The raw datasets ingested by the platform:
| File | Rows | Key Columns | Description |
|---|---|---|---|
| meter_readings.csv | ~20 million | building_id, meter (0-3), timestamp, meter_reading |
Core time-series energy consumption data. |
| weather_readings.csv | ~140,000 | site_id, timestamp, 7 weather columns |
Hourly weather recordings per site. |
| building_metadata.csv | 1449 buildings | site_id, building_id, primary_use, square_feet, year_built, floor_count |
Building attributes and locations. |
| building_use_changes.csv | 10 rows | N/A | Simulated primary_use changes for SCD2 testing. |
The curated data exposed for BI and reporting consists of 7 Dimensions and 2 Fact tables.
| Table | SCD Type | Rows | Key Design Decision |
|---|---|---|---|
| DIM_DATE | Static | 5,844 | Calendar spine 2010-2025 | date_key = YYYYMMDD integer |
| DIM_BUILDING | Type 2 | 1,449+ | Tracks primary_use history to monitor building evolution. |
| DIM_SITE | Type 1 | 16 | site_name derived from site_id. |
| DIM_METER_TYPE | Static | 4 | Maps meter codes (0-3) to labels + units (e.g., Electricity). |
| DIM_TIME_OF_DAY | Static | 24 | Contains period_label + is_business_hour flag for 24-hr slices. |
| DIM_BUILDING_USE | Type 1 | ~16 | Distinct primary_use categories. |
| DIM_WEATHER_CONDITION | Snapshot | ~140K | SHA256 key on site+date+hour | joined via weather_key. |
| Table | Type | Grain | Description |
|---|---|---|---|
| FACT_METER_READINGS | Transactional | 1 row per building × meter type × hour (~20M rows) | Stores the raw energy values, anomaly flags (is_spike, is_zero_reading), and denormalized weather details. |
| FACT_DAILY_BUILDING_SUMMARY | Aggregate | 1 row per building per day | Daily aggregated energy consumption, average temps, zero reading hours, spike counts, and data completeness %. |
Airflow manages the data pipeline by orchestrating Databricks Jobs via event-driven triggers.

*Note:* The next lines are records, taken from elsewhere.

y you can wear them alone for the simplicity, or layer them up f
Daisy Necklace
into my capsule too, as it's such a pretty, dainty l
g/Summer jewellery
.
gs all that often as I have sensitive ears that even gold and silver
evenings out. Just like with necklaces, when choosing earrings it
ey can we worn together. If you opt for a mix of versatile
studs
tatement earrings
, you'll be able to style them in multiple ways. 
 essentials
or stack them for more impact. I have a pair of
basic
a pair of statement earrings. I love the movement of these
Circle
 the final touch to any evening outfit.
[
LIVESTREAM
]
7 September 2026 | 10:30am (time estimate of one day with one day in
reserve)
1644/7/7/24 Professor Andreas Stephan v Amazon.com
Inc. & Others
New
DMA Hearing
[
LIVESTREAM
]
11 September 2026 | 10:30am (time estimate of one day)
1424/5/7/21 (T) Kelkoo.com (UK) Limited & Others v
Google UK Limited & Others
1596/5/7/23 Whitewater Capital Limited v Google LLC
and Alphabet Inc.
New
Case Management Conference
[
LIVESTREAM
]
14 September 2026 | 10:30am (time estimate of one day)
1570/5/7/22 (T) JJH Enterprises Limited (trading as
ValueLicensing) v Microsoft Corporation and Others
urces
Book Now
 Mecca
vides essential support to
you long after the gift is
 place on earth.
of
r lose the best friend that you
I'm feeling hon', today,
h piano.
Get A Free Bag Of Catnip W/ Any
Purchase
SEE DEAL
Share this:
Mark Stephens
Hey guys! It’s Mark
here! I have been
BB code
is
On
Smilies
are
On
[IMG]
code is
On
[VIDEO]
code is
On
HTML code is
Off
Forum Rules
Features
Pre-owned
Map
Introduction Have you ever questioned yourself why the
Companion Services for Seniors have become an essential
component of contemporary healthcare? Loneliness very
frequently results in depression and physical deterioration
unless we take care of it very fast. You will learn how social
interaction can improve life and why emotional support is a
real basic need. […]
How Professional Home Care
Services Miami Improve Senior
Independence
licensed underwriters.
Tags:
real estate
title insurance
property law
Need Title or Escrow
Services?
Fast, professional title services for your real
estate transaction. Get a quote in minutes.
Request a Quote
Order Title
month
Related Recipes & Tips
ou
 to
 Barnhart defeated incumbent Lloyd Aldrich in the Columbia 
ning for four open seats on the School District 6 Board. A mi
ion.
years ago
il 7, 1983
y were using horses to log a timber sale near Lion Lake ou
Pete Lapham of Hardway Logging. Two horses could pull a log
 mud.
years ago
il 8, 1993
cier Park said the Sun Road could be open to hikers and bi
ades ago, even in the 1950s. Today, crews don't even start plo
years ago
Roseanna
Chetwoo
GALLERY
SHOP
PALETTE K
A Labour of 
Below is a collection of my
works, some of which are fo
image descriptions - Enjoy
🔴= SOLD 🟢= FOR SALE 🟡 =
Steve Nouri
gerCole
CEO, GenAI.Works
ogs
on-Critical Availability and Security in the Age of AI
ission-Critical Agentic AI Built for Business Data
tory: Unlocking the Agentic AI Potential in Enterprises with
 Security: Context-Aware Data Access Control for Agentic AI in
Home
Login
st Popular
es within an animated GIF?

- Job 1 (Bronze): Ingests meter readings, weather readings, and building metadata in parallel, followed by bronze quality checks.
- Job 2 (Silver): Transforms readings and weather data in parallel, enriches building data, and performs silver quality checks.
- Job 3 (Gold): Loads dimensions and fact tables sequentially with dependencies, exports to S3, and runs final gold quality checks.
- Cloud & Infrastructure: AWS
- Data Processing & Storage: Databricks, PySpark, Delta Lake, Databricks Catalogs
- Orchestration: Apache Airflow (Astro CLI)
- Visualization: Databricks Lakeview Dashboards
/airflow: Apache Airflow DAGs and orchestration logic./bronze: Data ingestion scripts (AutoLoader, WriteStream, SCD2 logic)./silver: Transformation, cleansing, and anomaly detection scripts./gold: Star schema construction, aggregation, and final data quality checks./setup: Infrastructure and environment setup configurations./docs: Project documentation and presentations.
- Known Issues: Databricks CE limits on writing Delta logs directly to S3 (handled via Volumes); quality failures don't stop DAG execution; no automated data retention policy.
- Future Improvements: Implement fail-fast BranchPythonOperators in Airflow, enforce strict schemas at ingest, move fully to Infrastructure-as-Code via DatabricksCreateJobOperator, and build Slack/email alerting.